___ Data extract ___

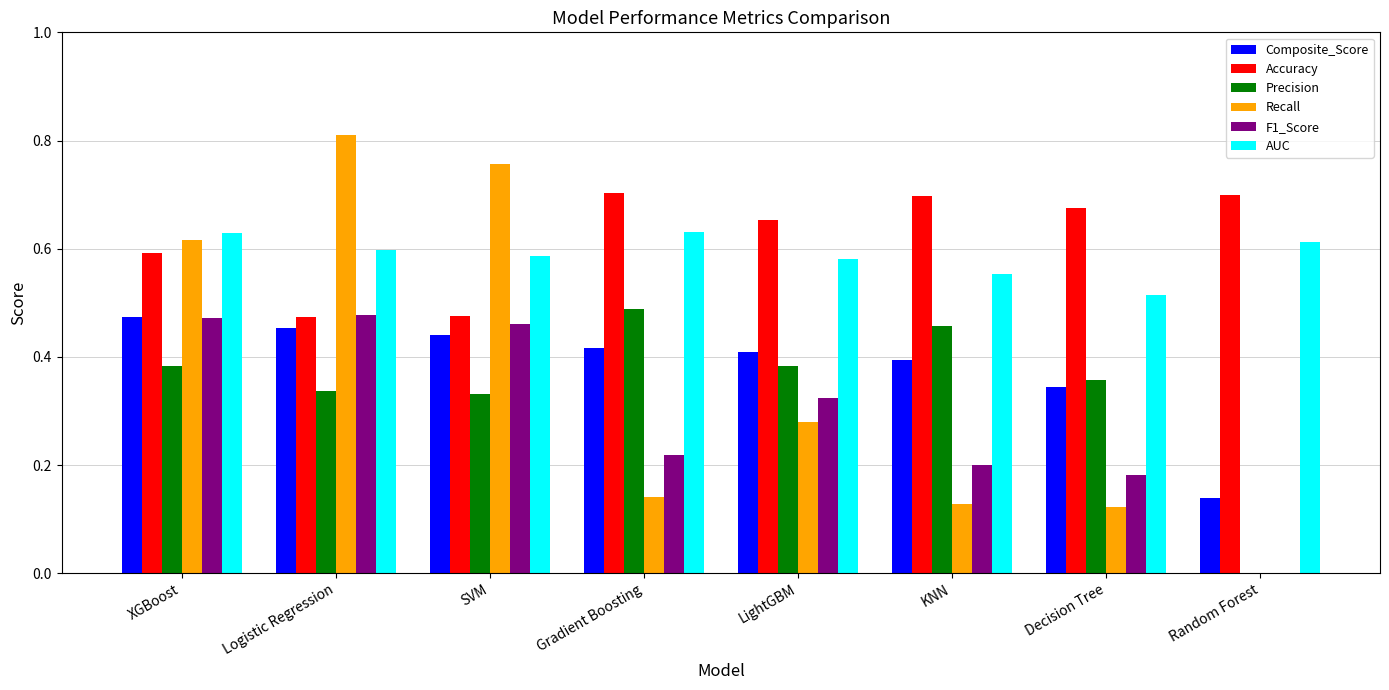

How many groups of bars are there?

8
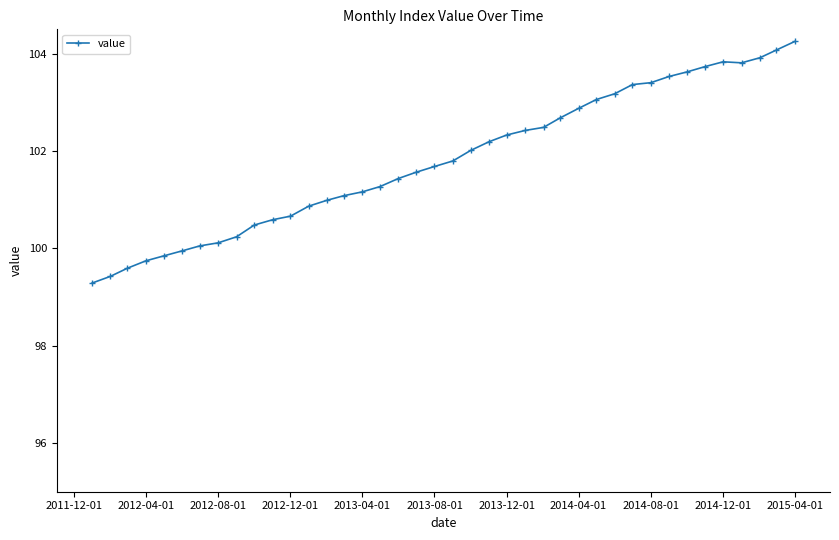

What is the value of the 3rd point from the left?

99.6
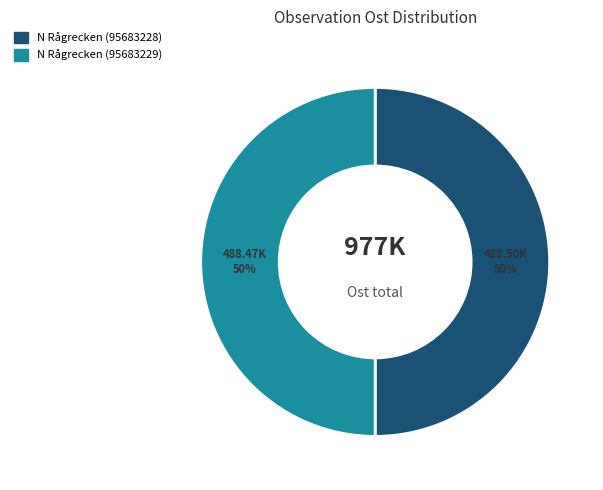

How many segments does this pie chart have?

2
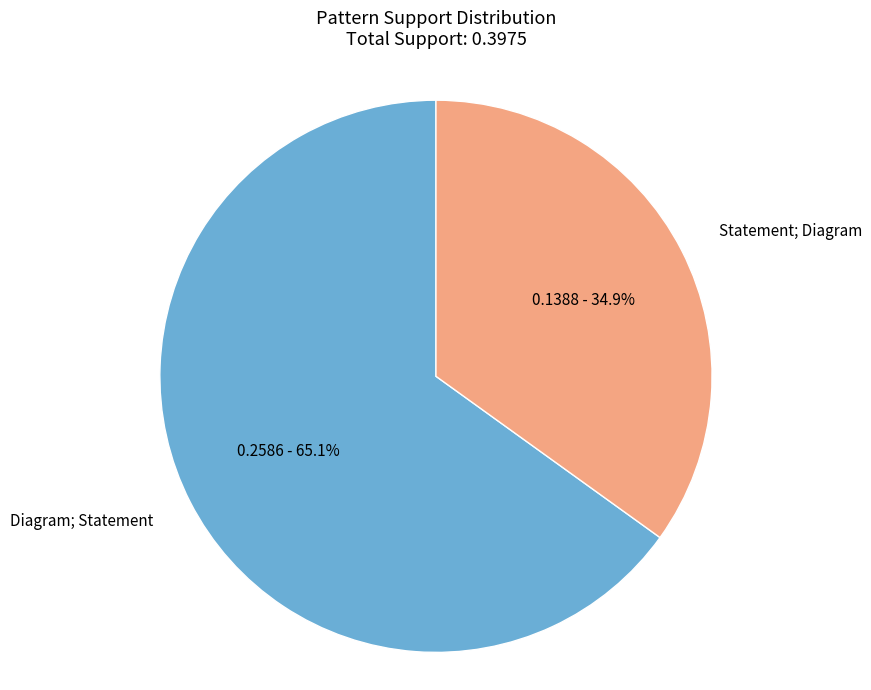

To the nearest percent, what is the difference between the largest and smallest slice percentages?

30%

___

__Request__. Copy every line of the data above word for word, leaving out the pictures.

__Exercise answer__.
How many groups of bars are there?

8

What is the value of the 3rd point from the left?

99.6

How many segments does this pie chart have?

2

To the nearest percent, what is the difference between the largest and smallest slice percentages?

30%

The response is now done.